2023-06-14T21:07:57+00 [Information]:############################## Initializing Start-AzBasicLoadBalancerUpgrade ##############################
2023-06-14T21:07:57+00 [Information]:[Start-AzBasicLoadBalancerUpgrade] PowerShell Version: **7.3.4**
2023-06-14T21:07:57+00 [Information]:[Start-AzBasicLoadBalancerUpgrade] AzureBasicLoadBalancerUpgrade **Version: 2.0.19**
...
2023-06-14T21:08:00+00 [Information]:[Test-SupportedMigrationScenario] Checking whether VMSS scale set 'quotavmssdevbn' is a Service Fabric cluster...
WARNING: 2023-06-14T21:08:00+00 [Warning]:[Test-SupportedMigrationScenario] **VMSS appears to be a Service Fabric** cluster based on extension profile. SF Clusters experienced potentically significant downtime during migration using this PowerShell module. In testing, a 5-node Bronze cluster was unavailable for about 30 minutes and a 5-node Silver cluster was unavailabile for about 45 minutes. Shutting down the cluster VMSS prior to initiating migration will result in a more consistent experience of about 5 minutes to complete the LB migration. For Service Fabric clusters that require minimal / no connectivity downtime, adding a new nodetype with standard load balancer and IP resources is a better solution.

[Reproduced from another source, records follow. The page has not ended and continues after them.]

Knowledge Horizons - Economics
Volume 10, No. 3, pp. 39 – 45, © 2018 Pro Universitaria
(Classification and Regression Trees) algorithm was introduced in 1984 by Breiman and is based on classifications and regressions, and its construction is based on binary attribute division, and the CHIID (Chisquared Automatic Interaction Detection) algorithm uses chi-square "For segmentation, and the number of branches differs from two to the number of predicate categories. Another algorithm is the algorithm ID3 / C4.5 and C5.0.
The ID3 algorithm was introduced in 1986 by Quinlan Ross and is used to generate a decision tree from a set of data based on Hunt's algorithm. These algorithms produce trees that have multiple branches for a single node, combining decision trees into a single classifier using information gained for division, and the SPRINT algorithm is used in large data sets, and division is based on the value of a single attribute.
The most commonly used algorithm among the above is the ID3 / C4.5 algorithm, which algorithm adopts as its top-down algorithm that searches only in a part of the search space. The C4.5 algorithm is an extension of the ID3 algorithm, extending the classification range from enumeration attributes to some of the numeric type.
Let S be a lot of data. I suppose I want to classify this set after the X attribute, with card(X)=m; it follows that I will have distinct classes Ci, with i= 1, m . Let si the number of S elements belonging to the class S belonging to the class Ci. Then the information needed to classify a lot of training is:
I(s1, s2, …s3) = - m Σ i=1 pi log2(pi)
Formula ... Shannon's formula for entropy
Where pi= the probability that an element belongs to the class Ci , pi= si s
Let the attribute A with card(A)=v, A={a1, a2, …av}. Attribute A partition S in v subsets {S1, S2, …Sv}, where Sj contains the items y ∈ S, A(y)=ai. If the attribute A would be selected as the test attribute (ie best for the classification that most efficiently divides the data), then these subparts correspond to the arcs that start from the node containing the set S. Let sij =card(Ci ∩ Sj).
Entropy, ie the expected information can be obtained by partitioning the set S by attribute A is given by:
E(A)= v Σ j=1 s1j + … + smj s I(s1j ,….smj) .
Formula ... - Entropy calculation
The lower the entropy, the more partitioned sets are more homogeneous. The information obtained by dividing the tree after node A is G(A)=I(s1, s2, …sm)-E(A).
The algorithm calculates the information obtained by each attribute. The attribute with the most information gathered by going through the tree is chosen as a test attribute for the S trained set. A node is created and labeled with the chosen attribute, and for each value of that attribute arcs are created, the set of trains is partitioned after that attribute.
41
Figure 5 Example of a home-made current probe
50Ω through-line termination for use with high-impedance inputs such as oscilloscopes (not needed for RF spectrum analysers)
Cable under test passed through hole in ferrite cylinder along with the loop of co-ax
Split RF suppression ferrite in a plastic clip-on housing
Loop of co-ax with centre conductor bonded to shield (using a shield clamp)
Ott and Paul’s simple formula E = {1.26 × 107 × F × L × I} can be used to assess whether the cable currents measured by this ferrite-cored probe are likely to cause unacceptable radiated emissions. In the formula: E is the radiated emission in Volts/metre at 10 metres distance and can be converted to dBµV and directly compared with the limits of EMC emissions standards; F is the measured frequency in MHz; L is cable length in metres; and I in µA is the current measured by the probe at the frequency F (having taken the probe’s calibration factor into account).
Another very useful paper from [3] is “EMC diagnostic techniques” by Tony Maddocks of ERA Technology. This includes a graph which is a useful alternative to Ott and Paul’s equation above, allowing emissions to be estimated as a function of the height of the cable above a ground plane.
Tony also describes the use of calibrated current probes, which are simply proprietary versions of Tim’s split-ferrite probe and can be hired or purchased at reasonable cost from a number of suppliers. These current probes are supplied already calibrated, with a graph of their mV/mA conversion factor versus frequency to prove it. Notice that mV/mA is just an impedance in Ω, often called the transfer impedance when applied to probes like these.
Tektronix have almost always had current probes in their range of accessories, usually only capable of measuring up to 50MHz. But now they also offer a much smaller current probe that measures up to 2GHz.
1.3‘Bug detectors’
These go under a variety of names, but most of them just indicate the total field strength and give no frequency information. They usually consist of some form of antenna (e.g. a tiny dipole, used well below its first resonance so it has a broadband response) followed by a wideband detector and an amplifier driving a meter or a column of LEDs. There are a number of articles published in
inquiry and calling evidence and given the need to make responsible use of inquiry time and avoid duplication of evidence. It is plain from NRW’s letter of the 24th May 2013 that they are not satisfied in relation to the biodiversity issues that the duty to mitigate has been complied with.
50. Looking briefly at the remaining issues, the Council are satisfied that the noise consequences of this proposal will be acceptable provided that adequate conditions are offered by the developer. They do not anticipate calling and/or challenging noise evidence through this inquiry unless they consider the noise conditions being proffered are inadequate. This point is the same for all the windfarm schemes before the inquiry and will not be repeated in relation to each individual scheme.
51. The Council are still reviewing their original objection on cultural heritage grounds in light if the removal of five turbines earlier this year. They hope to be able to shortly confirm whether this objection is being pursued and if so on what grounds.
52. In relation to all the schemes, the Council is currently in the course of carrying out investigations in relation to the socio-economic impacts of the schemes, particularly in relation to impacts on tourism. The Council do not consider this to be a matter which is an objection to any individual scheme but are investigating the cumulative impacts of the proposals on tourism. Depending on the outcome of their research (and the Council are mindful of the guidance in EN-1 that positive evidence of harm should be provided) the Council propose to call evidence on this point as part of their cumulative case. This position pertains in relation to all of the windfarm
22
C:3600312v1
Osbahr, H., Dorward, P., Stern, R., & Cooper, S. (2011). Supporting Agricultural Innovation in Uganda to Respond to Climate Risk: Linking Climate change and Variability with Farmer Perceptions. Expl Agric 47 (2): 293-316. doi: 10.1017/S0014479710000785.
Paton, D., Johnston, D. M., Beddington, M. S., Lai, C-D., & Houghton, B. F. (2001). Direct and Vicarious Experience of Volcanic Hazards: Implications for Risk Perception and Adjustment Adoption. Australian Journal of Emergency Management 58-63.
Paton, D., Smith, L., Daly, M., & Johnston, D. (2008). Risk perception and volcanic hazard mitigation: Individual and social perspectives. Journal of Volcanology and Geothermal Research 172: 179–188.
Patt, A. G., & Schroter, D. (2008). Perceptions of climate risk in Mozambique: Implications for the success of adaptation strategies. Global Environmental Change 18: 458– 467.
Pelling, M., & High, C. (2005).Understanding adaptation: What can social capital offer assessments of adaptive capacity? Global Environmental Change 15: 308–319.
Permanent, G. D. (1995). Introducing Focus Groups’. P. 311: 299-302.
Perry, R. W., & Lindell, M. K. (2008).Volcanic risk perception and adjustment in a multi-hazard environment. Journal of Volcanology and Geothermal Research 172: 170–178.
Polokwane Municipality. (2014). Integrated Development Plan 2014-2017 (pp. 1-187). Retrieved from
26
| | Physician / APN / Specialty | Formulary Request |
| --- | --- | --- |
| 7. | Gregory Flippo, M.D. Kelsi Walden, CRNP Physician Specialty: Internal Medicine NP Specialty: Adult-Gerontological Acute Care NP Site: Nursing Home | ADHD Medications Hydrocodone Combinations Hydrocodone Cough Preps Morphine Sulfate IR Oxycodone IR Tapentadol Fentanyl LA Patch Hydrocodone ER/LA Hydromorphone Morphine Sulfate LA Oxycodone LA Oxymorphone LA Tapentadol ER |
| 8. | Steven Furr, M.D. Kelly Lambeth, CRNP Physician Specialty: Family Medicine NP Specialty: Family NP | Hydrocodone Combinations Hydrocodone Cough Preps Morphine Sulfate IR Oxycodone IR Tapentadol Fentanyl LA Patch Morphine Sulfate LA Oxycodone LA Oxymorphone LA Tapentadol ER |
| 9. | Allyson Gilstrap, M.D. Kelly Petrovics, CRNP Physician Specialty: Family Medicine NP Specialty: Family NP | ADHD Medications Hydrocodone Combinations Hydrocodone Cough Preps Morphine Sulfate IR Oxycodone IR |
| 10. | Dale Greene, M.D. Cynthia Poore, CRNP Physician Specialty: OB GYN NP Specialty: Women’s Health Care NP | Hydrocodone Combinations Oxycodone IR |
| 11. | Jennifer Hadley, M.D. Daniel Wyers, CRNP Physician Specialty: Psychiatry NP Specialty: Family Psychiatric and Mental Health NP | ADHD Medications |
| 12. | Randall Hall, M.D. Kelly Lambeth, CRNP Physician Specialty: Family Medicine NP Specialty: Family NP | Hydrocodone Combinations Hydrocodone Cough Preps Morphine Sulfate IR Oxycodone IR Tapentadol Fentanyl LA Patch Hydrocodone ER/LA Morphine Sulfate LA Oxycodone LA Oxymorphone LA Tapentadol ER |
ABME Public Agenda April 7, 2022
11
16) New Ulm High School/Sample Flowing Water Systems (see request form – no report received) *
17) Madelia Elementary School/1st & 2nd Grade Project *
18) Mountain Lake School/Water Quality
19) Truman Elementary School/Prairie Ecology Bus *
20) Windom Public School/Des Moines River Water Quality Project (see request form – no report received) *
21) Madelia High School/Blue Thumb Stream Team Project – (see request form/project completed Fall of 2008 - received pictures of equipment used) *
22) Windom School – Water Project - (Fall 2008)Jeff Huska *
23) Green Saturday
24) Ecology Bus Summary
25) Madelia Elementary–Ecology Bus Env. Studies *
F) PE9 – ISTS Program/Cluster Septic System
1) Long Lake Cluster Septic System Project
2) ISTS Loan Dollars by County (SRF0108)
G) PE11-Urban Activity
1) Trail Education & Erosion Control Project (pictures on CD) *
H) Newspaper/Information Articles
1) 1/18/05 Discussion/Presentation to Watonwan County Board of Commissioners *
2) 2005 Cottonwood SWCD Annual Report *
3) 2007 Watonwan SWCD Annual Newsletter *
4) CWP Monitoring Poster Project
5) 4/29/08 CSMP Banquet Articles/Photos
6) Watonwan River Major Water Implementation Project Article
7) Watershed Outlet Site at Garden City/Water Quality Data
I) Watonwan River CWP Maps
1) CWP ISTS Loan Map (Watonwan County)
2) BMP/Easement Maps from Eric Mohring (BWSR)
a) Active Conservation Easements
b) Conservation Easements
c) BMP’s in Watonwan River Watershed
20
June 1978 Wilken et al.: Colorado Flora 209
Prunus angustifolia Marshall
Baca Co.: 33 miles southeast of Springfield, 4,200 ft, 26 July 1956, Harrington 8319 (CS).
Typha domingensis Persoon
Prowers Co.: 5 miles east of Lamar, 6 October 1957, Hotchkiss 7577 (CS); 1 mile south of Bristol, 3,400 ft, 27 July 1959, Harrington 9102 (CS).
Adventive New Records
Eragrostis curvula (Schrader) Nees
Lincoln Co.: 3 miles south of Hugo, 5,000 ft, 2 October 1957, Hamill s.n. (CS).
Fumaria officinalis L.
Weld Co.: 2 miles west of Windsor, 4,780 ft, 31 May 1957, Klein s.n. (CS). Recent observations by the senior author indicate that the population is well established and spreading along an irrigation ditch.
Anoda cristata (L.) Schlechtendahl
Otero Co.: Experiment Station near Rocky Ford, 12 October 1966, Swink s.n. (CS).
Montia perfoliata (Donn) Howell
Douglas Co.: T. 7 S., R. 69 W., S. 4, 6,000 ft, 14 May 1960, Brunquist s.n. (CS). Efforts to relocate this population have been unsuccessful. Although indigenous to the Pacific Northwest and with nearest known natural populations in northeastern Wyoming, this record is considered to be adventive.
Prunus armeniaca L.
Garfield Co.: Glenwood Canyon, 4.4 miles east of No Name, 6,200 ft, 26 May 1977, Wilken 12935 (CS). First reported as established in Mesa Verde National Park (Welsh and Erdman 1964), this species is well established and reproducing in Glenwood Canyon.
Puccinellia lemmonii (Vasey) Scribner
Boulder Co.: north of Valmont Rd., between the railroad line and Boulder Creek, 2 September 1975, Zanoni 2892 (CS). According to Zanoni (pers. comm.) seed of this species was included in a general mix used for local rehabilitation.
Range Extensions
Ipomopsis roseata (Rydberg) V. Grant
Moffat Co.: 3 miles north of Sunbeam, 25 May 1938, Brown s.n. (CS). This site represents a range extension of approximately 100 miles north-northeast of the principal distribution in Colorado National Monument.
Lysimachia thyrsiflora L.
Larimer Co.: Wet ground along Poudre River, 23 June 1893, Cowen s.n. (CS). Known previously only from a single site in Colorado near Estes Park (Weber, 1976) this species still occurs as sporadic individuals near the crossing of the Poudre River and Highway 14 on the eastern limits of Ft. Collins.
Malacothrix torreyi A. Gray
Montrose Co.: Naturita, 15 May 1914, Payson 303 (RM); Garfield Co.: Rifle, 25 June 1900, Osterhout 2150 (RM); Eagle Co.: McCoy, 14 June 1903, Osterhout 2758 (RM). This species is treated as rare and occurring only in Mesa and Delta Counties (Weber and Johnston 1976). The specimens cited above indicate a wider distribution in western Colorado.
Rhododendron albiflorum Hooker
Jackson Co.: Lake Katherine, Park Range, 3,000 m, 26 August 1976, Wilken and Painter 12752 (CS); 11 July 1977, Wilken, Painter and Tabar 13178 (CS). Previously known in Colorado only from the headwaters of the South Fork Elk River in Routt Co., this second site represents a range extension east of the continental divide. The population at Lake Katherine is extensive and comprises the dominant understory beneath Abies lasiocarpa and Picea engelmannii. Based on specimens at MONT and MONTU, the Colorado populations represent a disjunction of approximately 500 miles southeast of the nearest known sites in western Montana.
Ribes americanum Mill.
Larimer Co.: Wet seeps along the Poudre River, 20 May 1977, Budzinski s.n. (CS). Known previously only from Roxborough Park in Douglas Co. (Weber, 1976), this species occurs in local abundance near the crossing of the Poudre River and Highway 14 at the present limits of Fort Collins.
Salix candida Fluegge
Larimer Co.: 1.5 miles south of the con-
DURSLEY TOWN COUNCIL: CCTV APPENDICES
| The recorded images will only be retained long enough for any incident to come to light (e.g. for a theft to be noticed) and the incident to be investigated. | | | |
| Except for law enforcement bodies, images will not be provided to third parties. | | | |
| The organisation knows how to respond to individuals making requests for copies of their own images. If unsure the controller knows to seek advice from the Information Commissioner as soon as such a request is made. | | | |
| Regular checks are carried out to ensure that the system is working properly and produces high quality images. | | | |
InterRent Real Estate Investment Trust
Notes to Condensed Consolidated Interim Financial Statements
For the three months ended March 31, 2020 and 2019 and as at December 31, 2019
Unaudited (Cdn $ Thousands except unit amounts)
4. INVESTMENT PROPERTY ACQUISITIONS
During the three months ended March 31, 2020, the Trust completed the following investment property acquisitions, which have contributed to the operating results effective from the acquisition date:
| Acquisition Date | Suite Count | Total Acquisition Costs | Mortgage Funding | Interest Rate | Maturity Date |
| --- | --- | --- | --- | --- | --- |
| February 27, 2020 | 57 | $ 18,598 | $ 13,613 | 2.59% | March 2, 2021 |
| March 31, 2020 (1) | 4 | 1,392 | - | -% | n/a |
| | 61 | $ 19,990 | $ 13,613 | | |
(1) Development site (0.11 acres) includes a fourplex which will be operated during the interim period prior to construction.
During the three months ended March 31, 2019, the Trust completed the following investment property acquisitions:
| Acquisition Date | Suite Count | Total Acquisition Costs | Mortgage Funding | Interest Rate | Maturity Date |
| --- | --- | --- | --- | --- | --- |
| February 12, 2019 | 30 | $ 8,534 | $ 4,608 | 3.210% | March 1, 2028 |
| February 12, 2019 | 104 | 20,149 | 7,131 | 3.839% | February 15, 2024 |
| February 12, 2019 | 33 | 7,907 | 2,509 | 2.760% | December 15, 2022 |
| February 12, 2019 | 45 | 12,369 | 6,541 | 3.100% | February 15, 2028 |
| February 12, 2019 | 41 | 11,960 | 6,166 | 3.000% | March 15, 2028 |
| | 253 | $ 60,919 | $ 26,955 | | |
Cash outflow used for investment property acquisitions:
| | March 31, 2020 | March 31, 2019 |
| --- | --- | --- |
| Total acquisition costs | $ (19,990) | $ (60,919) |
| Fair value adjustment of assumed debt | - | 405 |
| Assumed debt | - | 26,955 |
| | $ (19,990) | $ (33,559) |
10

Do you want to proceed with the migration of your Service Fabric Cluster's Load Balancer?
...
2023-06-14T21:08:00+00 [Information]:[PublicLBMigration] **Public Load Balancer Detected**. Initiating Public Load Balancer Migration
...
2023-06-14T21:24:34+00 [Information]:[NatRulesMigration] Waiting for saving standard load balancer LB-quota-cluster-dev-bn job to complete...
2023-06-14T21:24:34+00 [Information]:[NatRulesMigration] Nat Rules Migration Completed
2023-06-14T21:24:34+00 [Information]:[InboundNatPoolsMigration] Initiating Inbound NAT Pools Migration
2023-06-14T21:24:34+00 [Information]:[InboundNatPoolsMigration] Adding Inbound NAT Pool LoadBalancerBEAddressNatPool to Standard Load Balancer
2023-06-14T21:24:34+00 [Information]:[InboundNatPoolsMigration] Saving Standard Load Balancer LB-quota-cluster-dev-bn
2023-06-14T21:24:49+00 [Information]:[InboundNatPoolsMigration] Waiting for saving standard load balancer LB-quota-cluster-dev-bn job to complete...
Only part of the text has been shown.